• _Apply what you read_
• A. Answer these questions from the album review, one line each:
(i) Which 1996 album by the band does the reviewer compare this one to?
(ii) Which track does the reviewer call the only weak one on the CD?
(iii) Which band does the reviewer say most resembles FAF?
• B. Copy word for word the part of the album review starting at "For Absent Friends (FAF" and ending at "the same band.".

• _Page extract_
•••
For Absent Friends (FAF in short) is a Dutch Neo-Prog band, or rather, they used to be, because the Progressive elements are as good as gone on 'The Big Room'. Indeed, when I compare this album to the only other CD I have heard from them (namely 1996's 'Tintinnabulation'), you might think it's not the same band.

I have to say that I have the impression the band feels more at ease with less complicated songs like these. In this case the expression "less is more" is really at its place, as they are masters at writing Melodic Rock and Pop. The songs are fabulous if you're into old-fashioned commercial stuff à la Bon Jovi, that is. Not that they really sound like Bon Jovi, mind you. For Absent Friends are far better songsmith, to start with. Actually, even though the second half of the CD is slightly less interesting than the first half, there's almost no track on it that I would call filler material. After carefully listening to the CD a few times I feel there's only one weak track on the entire CD and that's the sappy ballad 'If Love' that pushed my blood sugar levels in the red. As far as I'm concerned they could've left it out, as the other ballad 'Silly love Song' is exceptionally strong. Another killer tracks is the opener 'We can not', with its very memorable chorus that's perfectly supported by a wah-pedal guitar riff.

In my opinion the band most resembling FAF is Crowded House. This is in part due to the type of vocal melodies and the voice of new vocalist Hans van Lint who has a very melodic and melancholic sounding voice and a similar emotional (but not overdone) singing style. Imagine Crowded House heading somewhat into AOR-territory, and you get an idea of what your typical FAF-song sounds like.

In short, this is something for the Pop, Melodic Rock and AOR fan alike. Neo-Proggers might still want to lend it an ear well, as long as they keep in mind that it's very light on the Prog side.
•••
• _Dataset content_
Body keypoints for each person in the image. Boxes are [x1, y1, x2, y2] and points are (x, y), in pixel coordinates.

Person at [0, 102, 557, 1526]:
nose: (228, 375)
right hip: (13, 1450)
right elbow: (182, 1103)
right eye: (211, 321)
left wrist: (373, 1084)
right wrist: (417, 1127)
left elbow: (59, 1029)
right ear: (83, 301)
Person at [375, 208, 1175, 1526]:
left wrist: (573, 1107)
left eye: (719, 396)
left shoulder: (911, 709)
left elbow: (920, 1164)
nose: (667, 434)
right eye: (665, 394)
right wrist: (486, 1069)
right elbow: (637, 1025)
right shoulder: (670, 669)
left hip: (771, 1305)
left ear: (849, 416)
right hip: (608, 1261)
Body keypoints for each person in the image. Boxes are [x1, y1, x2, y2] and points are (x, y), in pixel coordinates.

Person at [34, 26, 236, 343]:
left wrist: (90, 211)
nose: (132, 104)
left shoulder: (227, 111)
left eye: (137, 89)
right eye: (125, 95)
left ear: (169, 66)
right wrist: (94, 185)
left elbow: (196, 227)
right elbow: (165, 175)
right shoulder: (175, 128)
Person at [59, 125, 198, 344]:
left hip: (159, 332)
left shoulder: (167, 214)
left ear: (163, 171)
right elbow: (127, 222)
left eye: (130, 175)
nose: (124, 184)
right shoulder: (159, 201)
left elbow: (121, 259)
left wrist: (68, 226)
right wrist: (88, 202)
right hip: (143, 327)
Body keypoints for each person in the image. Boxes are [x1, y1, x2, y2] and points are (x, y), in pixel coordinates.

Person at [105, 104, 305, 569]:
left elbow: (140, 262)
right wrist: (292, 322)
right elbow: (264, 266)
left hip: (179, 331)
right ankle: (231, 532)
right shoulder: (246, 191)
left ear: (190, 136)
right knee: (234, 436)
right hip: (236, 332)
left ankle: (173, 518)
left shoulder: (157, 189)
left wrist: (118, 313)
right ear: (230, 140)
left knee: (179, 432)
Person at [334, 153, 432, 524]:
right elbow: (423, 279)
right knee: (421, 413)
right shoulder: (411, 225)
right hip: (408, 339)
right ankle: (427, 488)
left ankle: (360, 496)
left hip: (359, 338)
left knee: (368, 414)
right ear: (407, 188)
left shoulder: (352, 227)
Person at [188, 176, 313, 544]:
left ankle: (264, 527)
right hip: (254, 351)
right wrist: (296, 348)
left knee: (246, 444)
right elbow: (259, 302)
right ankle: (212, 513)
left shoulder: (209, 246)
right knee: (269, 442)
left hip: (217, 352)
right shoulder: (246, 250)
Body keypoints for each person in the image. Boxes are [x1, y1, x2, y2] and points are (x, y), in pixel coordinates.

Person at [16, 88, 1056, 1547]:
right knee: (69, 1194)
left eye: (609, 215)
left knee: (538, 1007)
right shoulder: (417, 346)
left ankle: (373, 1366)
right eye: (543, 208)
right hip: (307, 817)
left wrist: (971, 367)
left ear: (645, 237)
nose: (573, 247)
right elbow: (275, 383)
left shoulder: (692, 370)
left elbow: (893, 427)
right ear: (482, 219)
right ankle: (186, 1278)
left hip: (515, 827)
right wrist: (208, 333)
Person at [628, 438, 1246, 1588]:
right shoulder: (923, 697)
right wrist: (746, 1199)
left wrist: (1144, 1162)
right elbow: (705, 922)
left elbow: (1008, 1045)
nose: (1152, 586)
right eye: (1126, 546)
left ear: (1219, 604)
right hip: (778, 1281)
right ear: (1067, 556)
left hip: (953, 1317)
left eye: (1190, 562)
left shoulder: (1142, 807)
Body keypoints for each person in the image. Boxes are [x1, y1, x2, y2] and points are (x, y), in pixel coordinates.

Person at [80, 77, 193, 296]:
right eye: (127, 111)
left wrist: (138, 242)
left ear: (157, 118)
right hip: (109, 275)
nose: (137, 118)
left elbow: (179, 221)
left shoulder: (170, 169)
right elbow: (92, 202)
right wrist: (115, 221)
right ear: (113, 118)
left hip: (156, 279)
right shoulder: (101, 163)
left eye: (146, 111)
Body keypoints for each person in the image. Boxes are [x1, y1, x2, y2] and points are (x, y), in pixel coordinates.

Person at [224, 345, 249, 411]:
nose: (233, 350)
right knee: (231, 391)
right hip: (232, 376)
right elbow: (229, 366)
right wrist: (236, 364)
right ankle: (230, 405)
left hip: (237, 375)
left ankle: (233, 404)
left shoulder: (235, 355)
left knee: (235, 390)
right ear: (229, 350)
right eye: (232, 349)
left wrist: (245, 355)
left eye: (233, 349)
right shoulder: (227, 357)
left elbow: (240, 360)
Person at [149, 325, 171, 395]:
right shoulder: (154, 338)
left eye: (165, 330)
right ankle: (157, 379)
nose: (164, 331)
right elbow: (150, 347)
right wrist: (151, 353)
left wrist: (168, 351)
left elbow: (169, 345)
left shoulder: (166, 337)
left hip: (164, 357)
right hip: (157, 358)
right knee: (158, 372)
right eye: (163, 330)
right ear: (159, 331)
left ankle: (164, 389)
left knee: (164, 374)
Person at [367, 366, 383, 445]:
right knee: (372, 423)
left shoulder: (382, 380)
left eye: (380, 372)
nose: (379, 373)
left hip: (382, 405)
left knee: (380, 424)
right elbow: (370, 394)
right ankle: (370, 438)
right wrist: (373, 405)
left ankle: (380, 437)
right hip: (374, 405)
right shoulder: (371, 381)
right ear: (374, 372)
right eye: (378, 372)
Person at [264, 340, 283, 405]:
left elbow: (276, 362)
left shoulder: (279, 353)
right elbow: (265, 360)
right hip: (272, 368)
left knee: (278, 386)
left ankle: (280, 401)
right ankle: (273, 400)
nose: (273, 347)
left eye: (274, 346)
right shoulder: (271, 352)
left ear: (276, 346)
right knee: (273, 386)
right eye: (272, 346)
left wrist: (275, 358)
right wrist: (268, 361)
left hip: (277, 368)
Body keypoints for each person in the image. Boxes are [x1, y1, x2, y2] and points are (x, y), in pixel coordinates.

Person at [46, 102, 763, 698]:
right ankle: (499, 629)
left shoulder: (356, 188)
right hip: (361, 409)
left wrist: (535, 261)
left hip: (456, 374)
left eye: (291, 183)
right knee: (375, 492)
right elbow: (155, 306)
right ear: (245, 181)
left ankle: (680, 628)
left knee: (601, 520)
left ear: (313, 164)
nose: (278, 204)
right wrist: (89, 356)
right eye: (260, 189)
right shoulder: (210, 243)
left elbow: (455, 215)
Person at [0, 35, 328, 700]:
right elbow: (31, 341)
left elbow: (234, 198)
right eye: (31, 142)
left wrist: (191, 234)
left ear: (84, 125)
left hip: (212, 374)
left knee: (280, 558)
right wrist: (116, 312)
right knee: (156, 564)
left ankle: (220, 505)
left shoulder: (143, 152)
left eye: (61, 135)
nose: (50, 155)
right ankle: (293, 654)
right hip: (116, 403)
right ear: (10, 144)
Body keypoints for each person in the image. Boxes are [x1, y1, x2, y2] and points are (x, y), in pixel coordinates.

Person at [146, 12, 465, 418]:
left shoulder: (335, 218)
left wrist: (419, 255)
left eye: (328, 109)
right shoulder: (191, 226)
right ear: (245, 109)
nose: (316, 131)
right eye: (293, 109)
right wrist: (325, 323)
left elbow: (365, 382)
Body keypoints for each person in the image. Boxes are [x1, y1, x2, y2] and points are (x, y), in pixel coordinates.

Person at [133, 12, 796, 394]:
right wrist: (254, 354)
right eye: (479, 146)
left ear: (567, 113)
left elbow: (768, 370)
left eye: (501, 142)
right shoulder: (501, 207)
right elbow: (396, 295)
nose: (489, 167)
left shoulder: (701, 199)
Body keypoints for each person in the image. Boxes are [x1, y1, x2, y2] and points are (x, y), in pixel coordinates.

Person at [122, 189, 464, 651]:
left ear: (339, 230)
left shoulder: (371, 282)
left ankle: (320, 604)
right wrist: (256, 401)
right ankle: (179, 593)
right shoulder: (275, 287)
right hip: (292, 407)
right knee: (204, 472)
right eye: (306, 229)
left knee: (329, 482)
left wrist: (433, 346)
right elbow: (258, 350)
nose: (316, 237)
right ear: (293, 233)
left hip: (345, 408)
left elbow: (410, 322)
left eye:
•••
• _Answers below_
• A.
(i) 'Tintinnabulation'
(ii) 'If Love'
(iii) Crowded House

• B.
For Absent Friends (FAF in short) is a Dutch Neo-Prog band, or rather, they used to be, because the Progressive elements are as good as gone on 'The Big Room'. Indeed, when I compare this album to the only other CD I have heard from them (namely 1996's 'Tintinnabulation'), you might think it's not the same band.